AUTHOR=Chen Zuoyu , Wang Yizeng , Li Dongyang , Le Yuting , Han Yue , Jia Lanning , Yan Caigu , Tian Zhigang , Song Wenbin , Li Fuxin , Zhao Ke , He Xianghui TITLE=Single-Cell RNA Sequencing Revealed a 3-Gene Panel Predicted the Diagnosis and Prognosis of Thyroid Papillary Carcinoma and Associated With Tumor Immune Microenvironment JOURNAL=Frontiers in Oncology VOLUME=12 YEAR=2022 URL=https://www.frontiersin.org/journals/oncology/articles/10.3389/fonc.2022.862313 DOI=10.3389/fonc.2022.862313 ISSN=2234-943X ABSTRACT=Objective

The objective of this research was to screen prognostic related genes of thyroid papillary carcinoma (PTC) by single-cell RNA sequencing (scRNA-seq), to construct the diagnostic and prognostic models based on The Cancer Genome Atlas Thyroid Cancer (TCGA-THCA) data, and to evaluate the association between tumor immune microenvironment and the prognostic model.

Method

The differentially expressed genes (DEGs) and tumor evolution were analyzed by scRNA-seq based on public databases. The potential regulatory networks of DEGs related to prognosis were analyzed by multi-omics data in the THCA. Logistic regression and Cox proportional hazards regression were utilized to construct the diagnosis and prognostic model of PTC. The performance of the diagnostic model was verified by bulk RNA sequencing (RNA-seq) of our cohort.

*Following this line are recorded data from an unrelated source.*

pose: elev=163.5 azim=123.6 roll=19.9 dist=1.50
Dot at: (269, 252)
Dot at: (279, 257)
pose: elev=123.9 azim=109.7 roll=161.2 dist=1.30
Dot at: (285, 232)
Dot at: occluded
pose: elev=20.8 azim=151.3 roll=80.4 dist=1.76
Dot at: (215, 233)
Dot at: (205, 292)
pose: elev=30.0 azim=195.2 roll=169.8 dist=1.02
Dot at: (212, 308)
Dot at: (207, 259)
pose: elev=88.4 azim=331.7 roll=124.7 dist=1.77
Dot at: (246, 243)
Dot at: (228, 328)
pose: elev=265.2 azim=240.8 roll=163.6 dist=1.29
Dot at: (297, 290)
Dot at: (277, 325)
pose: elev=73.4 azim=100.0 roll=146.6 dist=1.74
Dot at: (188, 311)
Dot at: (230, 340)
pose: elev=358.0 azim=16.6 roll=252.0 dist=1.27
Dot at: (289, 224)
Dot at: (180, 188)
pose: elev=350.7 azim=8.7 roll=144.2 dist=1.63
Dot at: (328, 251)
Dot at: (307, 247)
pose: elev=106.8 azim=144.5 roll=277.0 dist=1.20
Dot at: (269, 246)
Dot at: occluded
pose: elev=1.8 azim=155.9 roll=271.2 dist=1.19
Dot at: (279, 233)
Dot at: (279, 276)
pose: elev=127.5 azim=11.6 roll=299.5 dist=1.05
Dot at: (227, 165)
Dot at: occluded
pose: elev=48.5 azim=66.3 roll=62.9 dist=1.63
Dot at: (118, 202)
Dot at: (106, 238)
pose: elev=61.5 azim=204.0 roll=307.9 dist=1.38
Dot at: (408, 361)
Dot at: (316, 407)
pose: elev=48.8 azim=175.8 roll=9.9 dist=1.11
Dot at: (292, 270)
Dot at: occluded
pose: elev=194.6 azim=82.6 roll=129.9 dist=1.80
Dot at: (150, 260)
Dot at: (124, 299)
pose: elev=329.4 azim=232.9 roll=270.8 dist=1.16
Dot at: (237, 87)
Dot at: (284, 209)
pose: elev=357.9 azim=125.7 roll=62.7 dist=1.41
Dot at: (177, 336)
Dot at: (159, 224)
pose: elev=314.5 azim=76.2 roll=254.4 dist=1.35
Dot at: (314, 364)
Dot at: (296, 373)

The tumor immune microenvironment associated with the prognostic model was evaluated using multi-omics data. In addition, qRT-PCR was performed on tumor tissues and adjacent normal tissues of 20 patients to verify the expression levels of DEGs.

Results

The DEGs screened by scRNA-seq can distinguish between tumor and healthy samples. DEGs play different roles in the evolution from normal epithelial cells to malignant cells. Three DEGs ((FN1, CLU, and ANXA1)) related to prognosis were filtered, which may be regulated by DNA methylation, RNA methylation (m6A) and upstream transcription factors. The area under curve (AUC) of the diagnostic model based on 3-gene in the validation of our RNA-seq was 1. In the prognostic model based on 3-gene, the overall survival (OS) of high-risk patients was shorter. Combined with the clinical information of patients, a nomogram was constructed by using tumor size (pT) and risk score to quantify the prognostic risk. The age and tumor size of high-risk patients in the prognostic model were greater. In addition, the increase of tumor mutation burden (TMB) and diversity of T cell receptor (TCR), and the decrease of CD8+ T cells in high-risk group suggest the existence of immunosuppressive microenvironment.

Conclusion

We applied the scRNA-seq pipeline to focus on epithelial cells in PTC, simulated the process of tumor evolution, and revealed a prognostic prediction model based on 3 genes, which is related to tumor immune microenvironment.